Another reason why the saints and their virtues are called spiritual (which is the principal thing), is that the Spirit of God, dwelling as a vital principle in their souls, there produces those effects wherein he exerts and communicates himself in his own proper nature. Holiness is the nature of the Spirit of God, therefore he is called in Scripture the Holy Ghost. Holiness, which is as it were the beauty and sweetness of the divine nature, is as much the proper nature of the Holy Spirit, as heat is the nature of fire. . . . The Spirit of God so dwells in the hearts of the saints, that he there, as a seed or spring of life, exerts and communicates himself, in this his sweet and divine nature, making the soul a partaker of God’s beauty and Christ’s joy, so that the saint has truly fellowship with the Father, and with his Son Jesus Christ, in thus having the communion or participation of the Holy Ghost.
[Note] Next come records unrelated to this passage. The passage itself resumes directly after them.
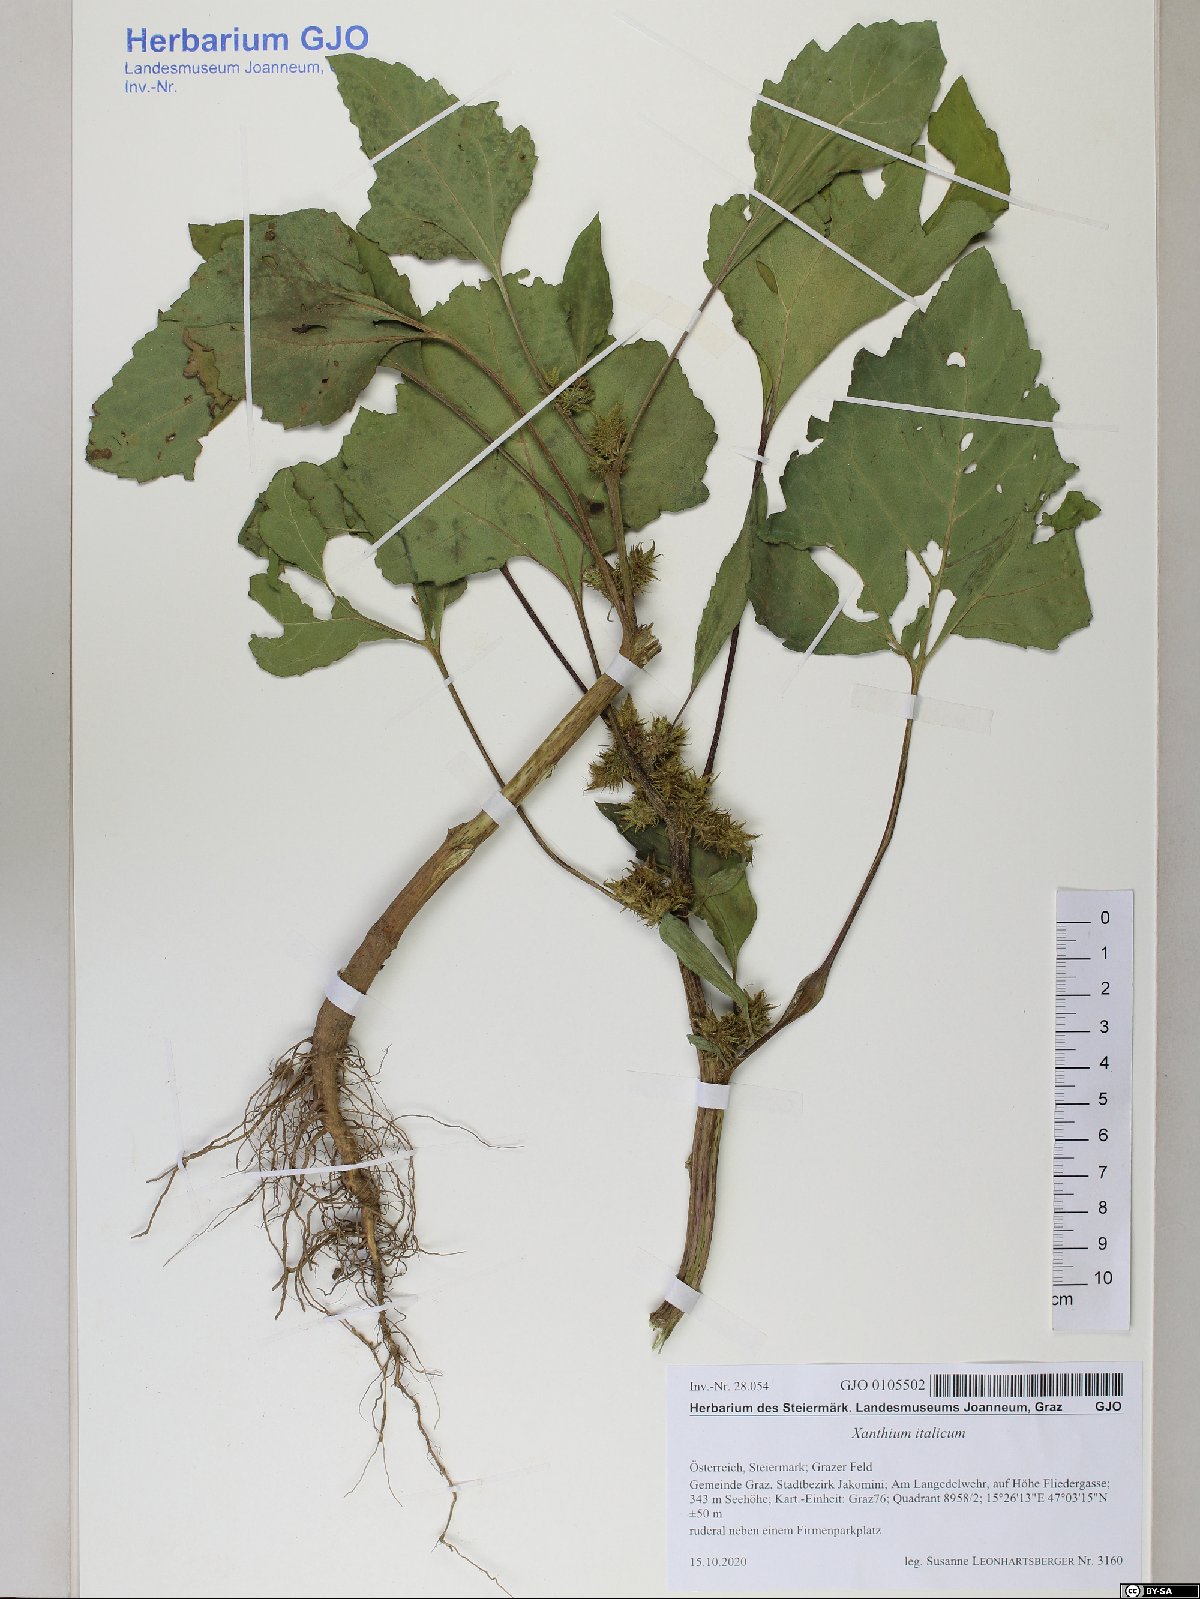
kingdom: Plantae
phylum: Tracheophyta
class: Magnoliopsida
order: Asterales
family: Asteraceae
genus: Xanthium
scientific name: Xanthium orientale
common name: Californian burr
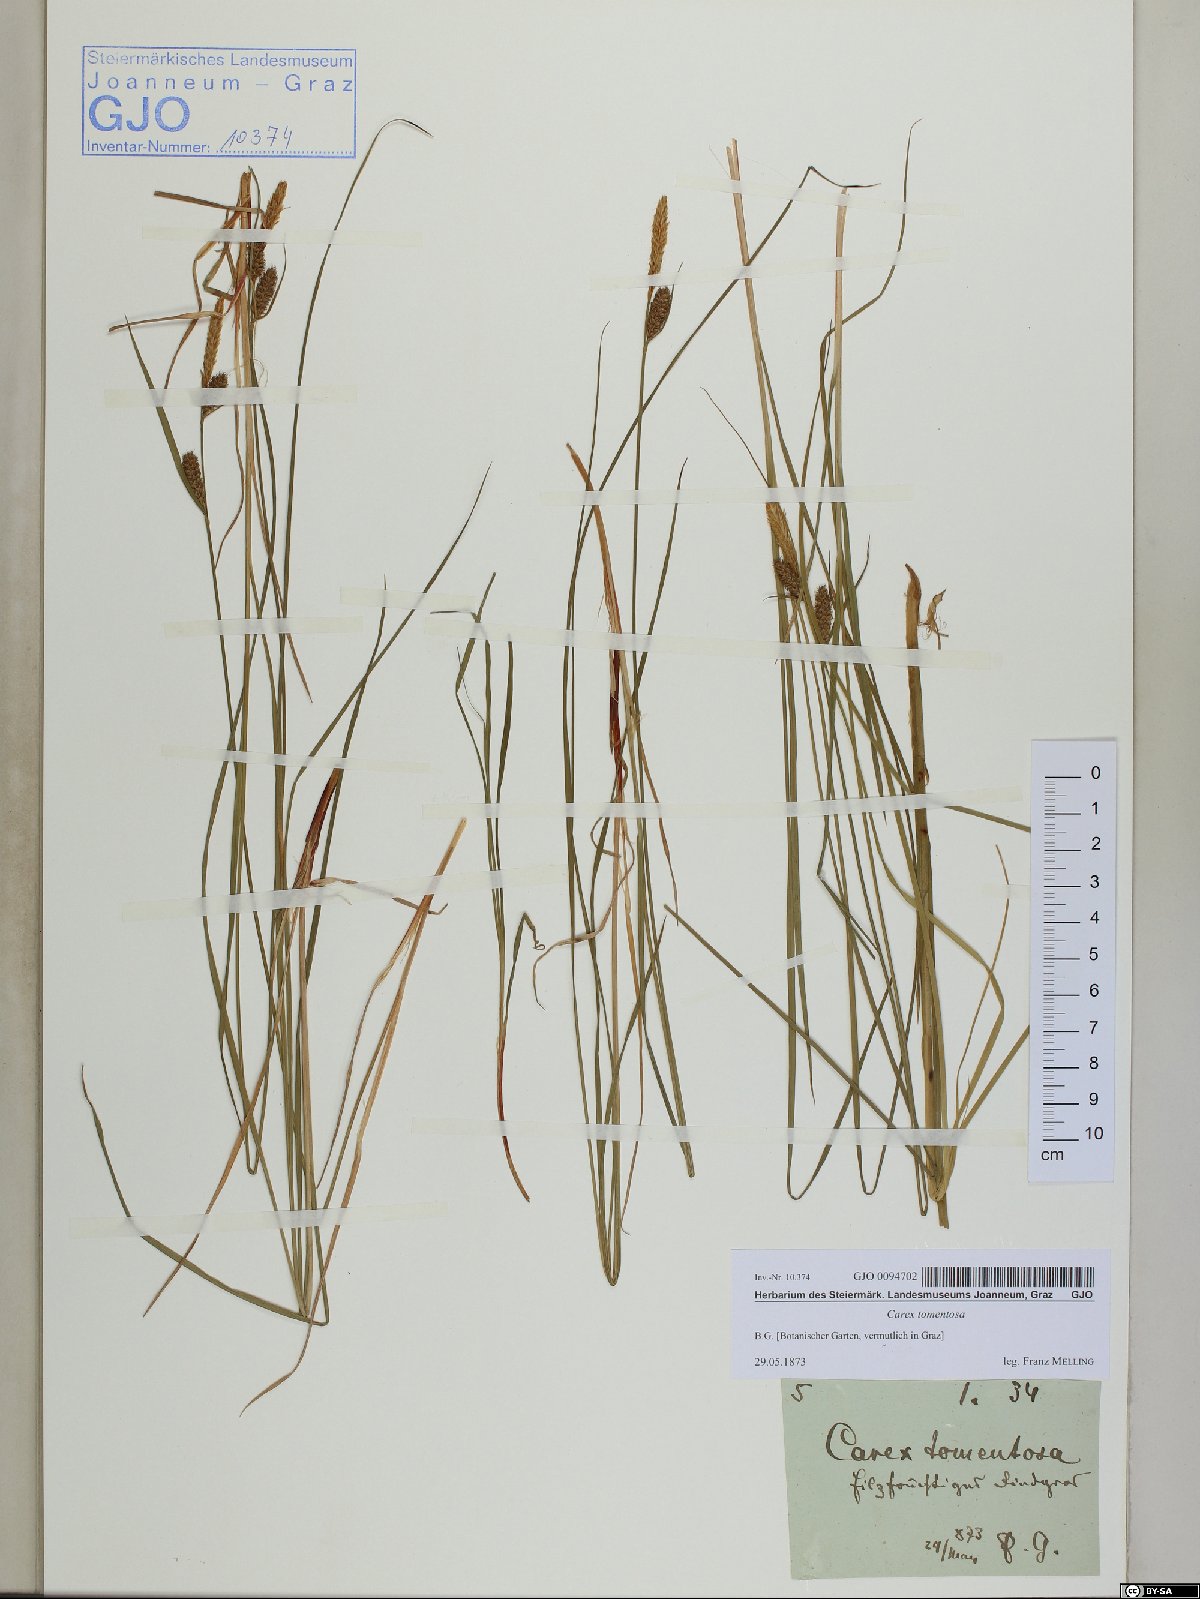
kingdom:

The grace which is in the hearts of the saints, is of the same nature with the divine holiness, as much as ’tis possible for that holiness to be, which is infinitely less in degree; as the brightness that is in a diamond which the sun shines upon, is of the same nature with the brightness of the sun, but only that it is as nothing to it in degree. Therefore Christ says, John 3:6, “That which is born of the Spirit is spirit”; i.e. the grace that is begotten in the hearts of the saints, is something of the same nature with that Spirit, and so is properly called a spiritual nature; after the same manner as that which is born of the flesh is flesh, or that which is born of corrupt nature is corrupt nature.

But the Spirit of God never influences the minds of natural men after this manner. Though he may influence them many ways, yet he never, in any of his influences, communicates himself to them in his own proper nature. . . . Thus, for instance, the Spirit of God moved upon the face of the waters, and there was nothing disagreeable to his nature in that action; but yet he did not at all communicate himself in that action, there was nothing of the proper nature of the Holy Spirit in that motion of the waters. And so he may act upon the minds of men many ways, and not communicate himself any more than when he acts on inanimate things.

In other words, the Holy Spirit is ever moving in the world, and even acted in creation. Thus, he may move in the lives of “natural” people too. But the Spirit never “communicates” himself, or dwells in a person’s heart, except in true, regenerate believers.